WASHINGTONThe Securities and Exchange Commission (SEC) has charged two investors with illegally profiting from insider trading in connection with the failed acquisition of Cooper Tire & Rubber Co. by India's Apollo Tyres Ltd.
Amit Kanodia, an entrepreneur and private equity investor based in Brookline, Mass., and Iftkar Ahmed, a Greenwich, Conn.-based venture capitalist and owner of the firm Rakitfi Holdings L.L.C., were named as defendants in a fraud complaint filed April 2 in the Connecticut federal district court.
Rakitfi Holdings and the Lincoln Charitable Foundation, a charity operated by Mr. Kanodia, were named as relief defendants in the lawsuit, the SEC said in a press release.
The SEC seeks full return of the money obtained by the alleged insider trading, with interest, as well as civil monetary penalties. In addition, the U.S. Attorney's Office for the District of Massachusetts announced parallel criminal charges against Messrs. Kanodia and Ahmed.

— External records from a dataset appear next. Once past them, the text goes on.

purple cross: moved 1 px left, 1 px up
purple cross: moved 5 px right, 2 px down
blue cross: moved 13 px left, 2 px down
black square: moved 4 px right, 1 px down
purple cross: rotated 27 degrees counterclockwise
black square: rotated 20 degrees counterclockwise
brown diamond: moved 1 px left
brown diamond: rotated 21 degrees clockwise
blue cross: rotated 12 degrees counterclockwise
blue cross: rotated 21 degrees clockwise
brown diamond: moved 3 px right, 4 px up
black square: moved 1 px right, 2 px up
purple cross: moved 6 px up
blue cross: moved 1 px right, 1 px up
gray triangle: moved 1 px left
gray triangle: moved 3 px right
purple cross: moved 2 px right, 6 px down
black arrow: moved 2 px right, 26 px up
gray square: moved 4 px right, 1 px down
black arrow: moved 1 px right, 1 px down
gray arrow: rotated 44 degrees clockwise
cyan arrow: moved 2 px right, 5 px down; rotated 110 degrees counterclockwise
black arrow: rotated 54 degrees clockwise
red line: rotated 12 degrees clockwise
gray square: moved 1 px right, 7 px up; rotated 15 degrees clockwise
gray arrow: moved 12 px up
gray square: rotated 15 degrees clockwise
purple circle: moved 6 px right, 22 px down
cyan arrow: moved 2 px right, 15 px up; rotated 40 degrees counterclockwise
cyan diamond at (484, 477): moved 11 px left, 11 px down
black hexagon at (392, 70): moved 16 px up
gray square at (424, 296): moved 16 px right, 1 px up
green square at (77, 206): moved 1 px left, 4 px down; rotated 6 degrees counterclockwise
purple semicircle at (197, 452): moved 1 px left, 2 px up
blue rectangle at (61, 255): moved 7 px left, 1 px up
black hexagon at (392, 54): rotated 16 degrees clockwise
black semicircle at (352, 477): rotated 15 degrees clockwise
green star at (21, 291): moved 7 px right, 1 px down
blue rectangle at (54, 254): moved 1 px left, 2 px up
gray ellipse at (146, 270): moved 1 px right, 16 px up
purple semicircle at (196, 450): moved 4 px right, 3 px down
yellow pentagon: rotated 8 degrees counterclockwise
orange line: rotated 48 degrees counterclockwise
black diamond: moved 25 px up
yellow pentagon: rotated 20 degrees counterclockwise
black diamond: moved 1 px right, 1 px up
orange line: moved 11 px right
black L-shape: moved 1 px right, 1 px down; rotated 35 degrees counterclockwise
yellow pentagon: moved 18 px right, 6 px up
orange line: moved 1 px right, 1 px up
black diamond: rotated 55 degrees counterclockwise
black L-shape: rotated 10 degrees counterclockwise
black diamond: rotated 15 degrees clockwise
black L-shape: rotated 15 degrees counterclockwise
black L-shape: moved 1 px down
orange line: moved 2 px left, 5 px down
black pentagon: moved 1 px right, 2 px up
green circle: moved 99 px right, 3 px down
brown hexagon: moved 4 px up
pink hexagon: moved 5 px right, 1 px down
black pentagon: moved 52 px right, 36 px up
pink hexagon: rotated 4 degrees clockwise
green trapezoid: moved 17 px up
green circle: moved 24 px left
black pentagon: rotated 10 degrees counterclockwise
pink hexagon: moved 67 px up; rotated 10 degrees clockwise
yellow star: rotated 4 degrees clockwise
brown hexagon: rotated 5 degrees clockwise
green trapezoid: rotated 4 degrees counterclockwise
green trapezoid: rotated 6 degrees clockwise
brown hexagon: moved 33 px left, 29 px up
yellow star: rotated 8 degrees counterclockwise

According to the complaint, Apollo and Cooper were engaged in serious merger negotiations by April 2013. Although the acquisition was never completed, Cooper's stock price jumped 41 percent when the deal was announced in June 2013, the SEC said.
Mr. Kanodia tipped Mr. Ahmed and another friend about the deal before it was announced, the complaint said. Mr. Kanodia learned about the acquisition from his wife, then the general counsel at Apollo, who was intimately involved in the negotiations, the agency said.
Mr. Ahmed began buying up Cooper stock, then sold it for more than $1.1 million when the deal was announced, according to the complaint. Mr. Ahmed later paid Mr. Kanodia a kickback by transferring $220,000 to the Lincoln Charitable Foundation, which the SEC said Mr. Kanodia used to mask the kickback.
The other friend, identified in the lawsuit as Tippee 1, also profited from the insider trading and paid Mr. Kanodia a kickback through the Lincoln Charitable Foundation, the complaint said.
Messrs. Kanodia and Ahmed were charged with violating federal antifraud laws and a related SEC anti-fraud rule.
Cooper shareholders voted to approve the merger Sept. 30, 2013, but a series of disputes and lawsuits between Cooper and Apollo caused the formal termination of the merger agreement Dec. 30, 2013.
A group of shareholders since has sued Cooper, alleging that the Findlay, Ohio-based tire maker misrepresented the risks associated with the merger (see page 3). Cooper has petitioned the Delaware federal district court to dismiss the suit.